The uninterrupted ramping up of executive power has unsettled institutional power equations designed to ensure a dispersal of power as the first principle of constitutional democracy. This has rendered the Indian state dysfunctional in its wider promise of freedom and justice under law. The decline of our democracy coinciding with the largest-ever expansion of the national economy and reduction in the levels of abject poverty question the absoluteness of the co-relation between economic growth and a robust democracy. Experience dictates a review of such assumptions and an examination of the extent to which our occupation with material pursuits has diminished our capacity to resist the state’s encroachment of fundamental rights.

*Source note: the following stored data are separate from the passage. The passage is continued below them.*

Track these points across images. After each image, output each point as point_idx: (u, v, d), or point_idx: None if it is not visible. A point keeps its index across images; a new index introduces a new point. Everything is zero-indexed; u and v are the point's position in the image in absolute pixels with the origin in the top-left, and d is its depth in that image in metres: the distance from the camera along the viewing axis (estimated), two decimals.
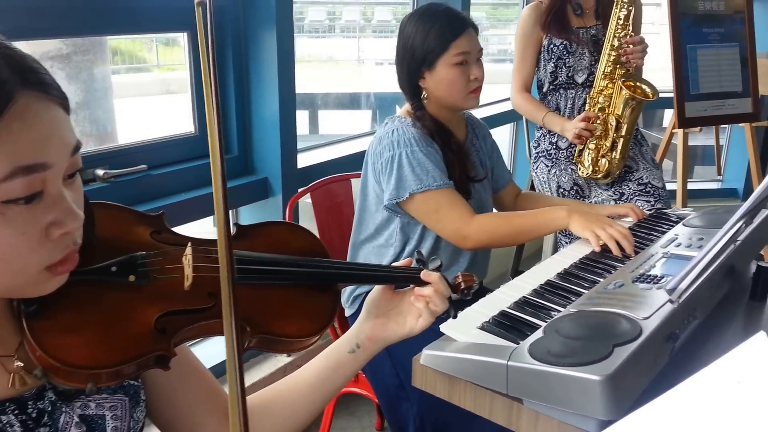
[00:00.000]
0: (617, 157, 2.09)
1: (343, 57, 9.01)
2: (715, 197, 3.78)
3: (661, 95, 2.86)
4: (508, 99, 2.46)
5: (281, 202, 2.00)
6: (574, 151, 2.19)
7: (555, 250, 2.26)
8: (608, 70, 2.08)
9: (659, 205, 2.07)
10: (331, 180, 1.85)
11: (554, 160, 2.22)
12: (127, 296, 0.77)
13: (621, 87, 2.02)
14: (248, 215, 2.12)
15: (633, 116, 2.06)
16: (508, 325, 1.14)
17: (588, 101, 2.12)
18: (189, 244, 0.85)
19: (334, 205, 1.84)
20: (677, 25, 2.55)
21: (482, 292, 1.75)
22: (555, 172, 2.21)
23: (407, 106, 1.64)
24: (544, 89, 2.25)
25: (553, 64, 2.18)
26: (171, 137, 1.93)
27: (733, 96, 2.71)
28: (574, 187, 2.18)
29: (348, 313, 1.70)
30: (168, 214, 1.77)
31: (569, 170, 2.19)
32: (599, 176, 2.12)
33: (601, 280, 1.30)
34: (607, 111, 2.08)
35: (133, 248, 0.81)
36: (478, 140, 1.75)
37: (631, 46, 2.02)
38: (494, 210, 1.84)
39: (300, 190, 2.00)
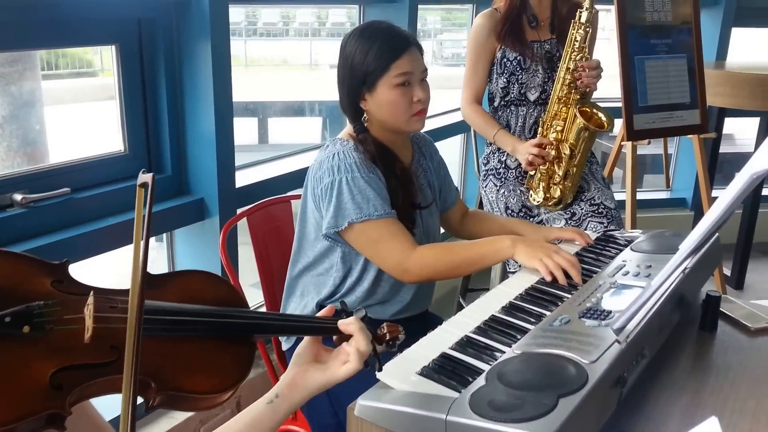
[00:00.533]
0: (569, 185, 2.03)
1: (297, 59, 8.89)
2: (664, 207, 3.80)
3: (610, 104, 2.84)
4: (458, 109, 2.39)
5: (218, 224, 1.90)
6: (524, 170, 2.13)
7: (503, 268, 2.21)
8: (562, 94, 2.00)
9: (612, 227, 2.02)
10: (268, 203, 1.75)
11: (503, 179, 2.16)
12: (21, 349, 0.72)
13: (576, 115, 1.96)
14: (183, 239, 2.01)
15: (587, 145, 1.99)
16: (449, 370, 1.07)
17: (541, 125, 2.05)
18: (92, 293, 0.79)
19: (272, 228, 1.74)
20: (625, 37, 2.53)
21: (429, 320, 1.69)
22: (504, 193, 2.14)
23: (349, 127, 1.56)
24: (495, 103, 2.17)
25: (505, 79, 2.11)
26: (97, 157, 1.81)
27: (681, 108, 2.70)
28: (523, 209, 2.12)
29: (285, 347, 1.61)
30: (93, 241, 1.67)
31: (518, 191, 2.13)
32: (550, 204, 2.06)
33: (548, 313, 1.24)
34: (560, 137, 2.01)
35: (32, 298, 0.76)
36: (425, 160, 1.68)
37: (586, 70, 1.94)
38: (441, 232, 1.77)
39: (239, 211, 1.90)
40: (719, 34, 3.50)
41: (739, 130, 5.09)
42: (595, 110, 2.01)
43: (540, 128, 2.05)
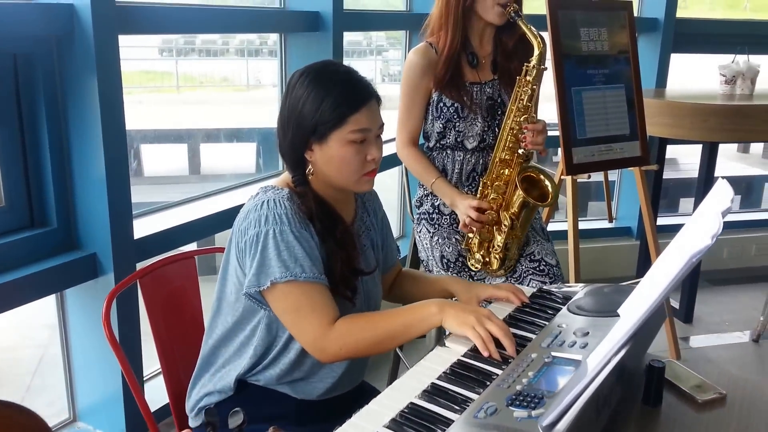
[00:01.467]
0: (510, 255, 1.86)
1: (238, 78, 8.67)
2: (608, 236, 3.72)
3: (549, 132, 2.69)
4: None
5: (113, 282, 1.68)
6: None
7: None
8: (505, 156, 1.82)
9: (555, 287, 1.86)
10: (165, 261, 1.52)
11: (437, 225, 1.97)
12: None
13: (516, 185, 1.79)
14: (76, 299, 1.78)
15: (528, 215, 1.83)
16: None
17: (482, 185, 1.86)
18: None
19: (172, 292, 1.52)
20: (560, 68, 2.42)
21: (364, 393, 1.49)
22: (438, 240, 1.96)
23: (287, 176, 1.36)
24: (431, 144, 1.99)
25: (441, 125, 1.92)
26: None
27: (621, 139, 2.61)
28: (460, 259, 1.93)
29: (193, 424, 1.40)
30: None
31: (453, 240, 1.94)
32: (490, 269, 1.87)
33: (474, 397, 1.08)
34: (501, 201, 1.83)
35: None
36: (368, 216, 1.49)
37: (532, 133, 1.77)
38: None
39: (139, 266, 1.69)
40: (658, 60, 3.45)
41: (683, 155, 5.10)
42: (542, 176, 1.83)
43: (480, 188, 1.86)
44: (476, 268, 1.88)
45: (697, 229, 0.99)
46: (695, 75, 4.61)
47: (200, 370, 1.42)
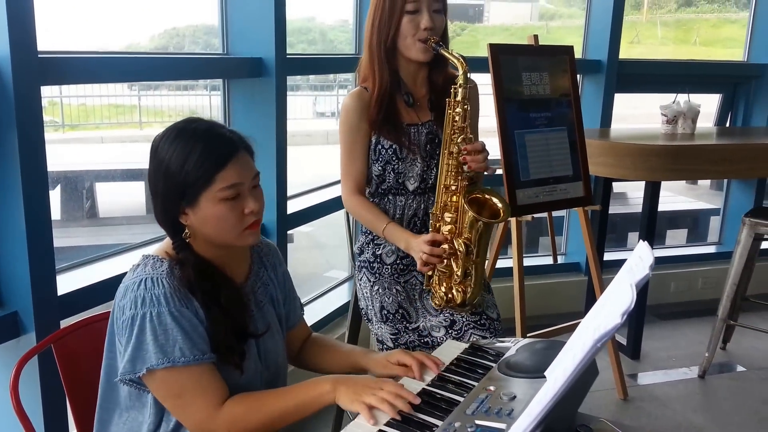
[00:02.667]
0: (471, 285, 1.76)
1: (204, 113, 8.60)
2: (557, 272, 3.74)
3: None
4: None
5: (35, 341, 1.61)
6: (401, 266, 1.92)
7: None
8: (449, 182, 1.76)
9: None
10: (79, 324, 1.44)
11: (378, 275, 1.93)
12: None
13: (465, 207, 1.72)
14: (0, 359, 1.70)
15: (484, 238, 1.75)
16: None
17: (432, 218, 1.80)
18: None
19: (90, 354, 1.46)
20: (503, 111, 2.45)
21: None
22: (378, 290, 1.91)
23: (168, 241, 1.32)
24: (372, 190, 1.94)
25: (380, 167, 1.87)
26: None
27: (565, 180, 2.65)
28: (400, 311, 1.89)
29: None
30: None
31: (394, 290, 1.90)
32: (454, 305, 1.78)
33: None
34: (454, 230, 1.76)
35: None
36: (267, 271, 1.46)
37: (471, 153, 1.71)
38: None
39: (63, 324, 1.62)
40: (602, 101, 3.52)
41: (632, 189, 5.18)
42: (488, 196, 1.77)
43: (431, 221, 1.80)
44: (440, 306, 1.81)
45: (610, 302, 0.98)
46: (643, 109, 4.72)
47: None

Notwithstanding its backsliding, we can rescue our democracy as long as the flame of freedom is alive in our hearts and is nurtured by the valour of free people willing to walk the path of justice. Critical to the project of democratic renewal is a search for leadership whose quest to remain on the opening pages of history is driven by a cause larger than the self. Indeed, a true democracy cannot allow the flourishing of boastful individuals dwarfed by the narrowness of their politics. We must restore humility as a desideratum of democratic politics. It is time that we reinvested ourselves in the Gandhian tradition of politics that emphasises the importance of means in furtherance of political goals. Our pursuit of democracy must address a flawed system that enables “manufactured consent”, manipulated majorities and perversion of the ends of democratic politics.
The decline of democratic institutions can be arrested through a politics of national renewal based on reasoned conversations and a collective political assertion in favour of freedom over fear, inclusion over exclusion and justice over injustice. Democratic institutions are, after all, only enforcers of national conscience, not its progenitors. The efflorescence of “millions of free voices into one harmonious melody” as the basis of national consensus suggested by the Prime Minister, as against one by diktat, offers hope for bridging the deepened social and political divides. But this is possible only through a politics of accommodation and conciliation inspired by political magnanimity and honesty of purpose.